2017-08-12
Hashing is commonly used when we want to reduce a message of an arbitrary size to a fixed length “digest”, for purposes ranging from integrity checking of files downloaded from the internet to building blocks for cryptocurrencies. There are many functions one can use to map the input message to its hash. The only requirement is that the output be of a known, fixed size. For example, consider the function
\[ H_{mod3}\left(x\right) = x \mod 3 \]
which maps an arbitrarily large value \(x\) to a value in the set \(\left\\{ 0,1,2 \right\\}\). Such hash functions (i.e., based on simple modulo arithmetic) are used (with other, more complicated hash functions) in distributed systems (see consistent hashing). However, this simple function has little utility when it comes to integrity checking. For example, we would like to download a file and check if the file we downloaded was indeed the one that we intended to download. This can be solved as follows:
Website offering the file lists the file’s hash along with the hashing function used.
We download the file and use the same hashing function on the contents of the file to get its hash.
Next, we compare the hash published on the site with the answer we got, and conclude that the integrity check passed if the hashes are equal.
It is easy to see that the simple modulo function based hashing will not work at all here, since given any message value \(x\) (the contents of the file), every third value, i.e., \(x+3, x+6, ...\) will have the same hash, and an attacker could fool our integrity checking by adding appropriate content to the original file.
So what do we need from a good hash function for integrity checking?
In the above example, we found collisions under the function \(H_{mod3}\) – i.e., we could easily craft a message \(x'\) such that \(H_{mod3}\left(x\right) = H_{mod3}\left(x'\right)\) (just pick \(x' = x + 3k\) for any \(k \gt 1\)). We want a hash function \(H\) such that it is extremely hard to find collisions under it. Note that since a hash function must transform an arbitrary message into a fixed size output that is often much smaller than the input size, there will necessarily be collisions – a large number of them indeed. What is important is that it is extremely hard to craft a message that does not equal the original message, but whose hash still matches that of the original message.
It should be extremely hard to figure out the original message \(x\) from its hash \(H\left(x\right)\). Our modulo function \(H_{mod3}\) is actually pretty good at this — given the remainder of a number of when divided by 3, you cannot figure out the original number at all, even though you can reduce the number of candidates by only looking at the numbers that produce the given remainder when divided by 3. As you might notice, the degree of hiding offered by the hashing function depends on the range of values that the message variable \(x\) can take up: consider trying to hide the outcome of a coin toss.
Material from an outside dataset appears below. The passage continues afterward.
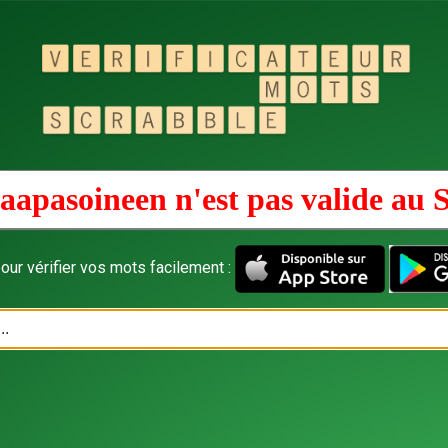
aapasoineen n'est pas valide au
S
our vérifier vos mots facilement :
We’ll encode \(\text{HEAD}=0\), and \(\text{TAIL}=1\).
\[ H_{toss}\left(\text{outcome}\right) = \left(1 + \text{outcome}\right) \mod 2 \]
such that \(H_{toss}\left(\text{HEAD}\right) = 1\) and \(H_{toss}\left(\text{TAIL}\right) = 0\).
Now if the domain (\(\left\\{\text{HEAD},\text{TAIL}\right\\}\)) is known to the attacker, given a hash value 1, they might simply try hashing each value in the set to find out that the original message was HEAD. The problem here is that the message domain is easily enumerable. Now if we pick a random integer of, say 256 bits, \(r\) from a distribution with a high min entropy, and use its bits appended to the original message’s bits, we suddenly have an input space which is extremely hard to enumerate (\(2^257\) possibilities). So, now, given a hash value of 1, it is extremely hard for an attacker without the knowledge of the random key \(r\) to deduce the outcome of the toss. Min entropy of a distribution is simply the negative logarithm of the probability of the most probable value being taken up by the random variable distributed according to that distribution. For example, if you have a loaded die that shows a 6 50% of the times, with the other faces each having a probability of 10%, the min entropy of this distribution would be \(-\lg{\frac{1}{2}} = 1\), since the most probable value, 6, comes up with a probability $$. Intuitively, when all values in a distribution are negligibly likely, and no particular value is more likely than others, the distribution has a high min entropy, and it is increasingly difficult to enumerate such a distribution’s values to break the hiding property of a hash function.
For the sake of using hashes as challenges, as is done in cryptocurrency implementations, we need an additional property from a good hash function. Given a key \(k\) chosen from a distribution with high min entropy, and a set of target hash values \(Y\), it should be hard to find a value \(x\) such that the concatenation of \(k\) and \(x\) hashes to a value in \(Y\). More precisely, by “hard” we mean that no strategy of picking \(x\) values should be better than randomly picking \(x\) values and trying if \(H\(k|x\) \in Y\).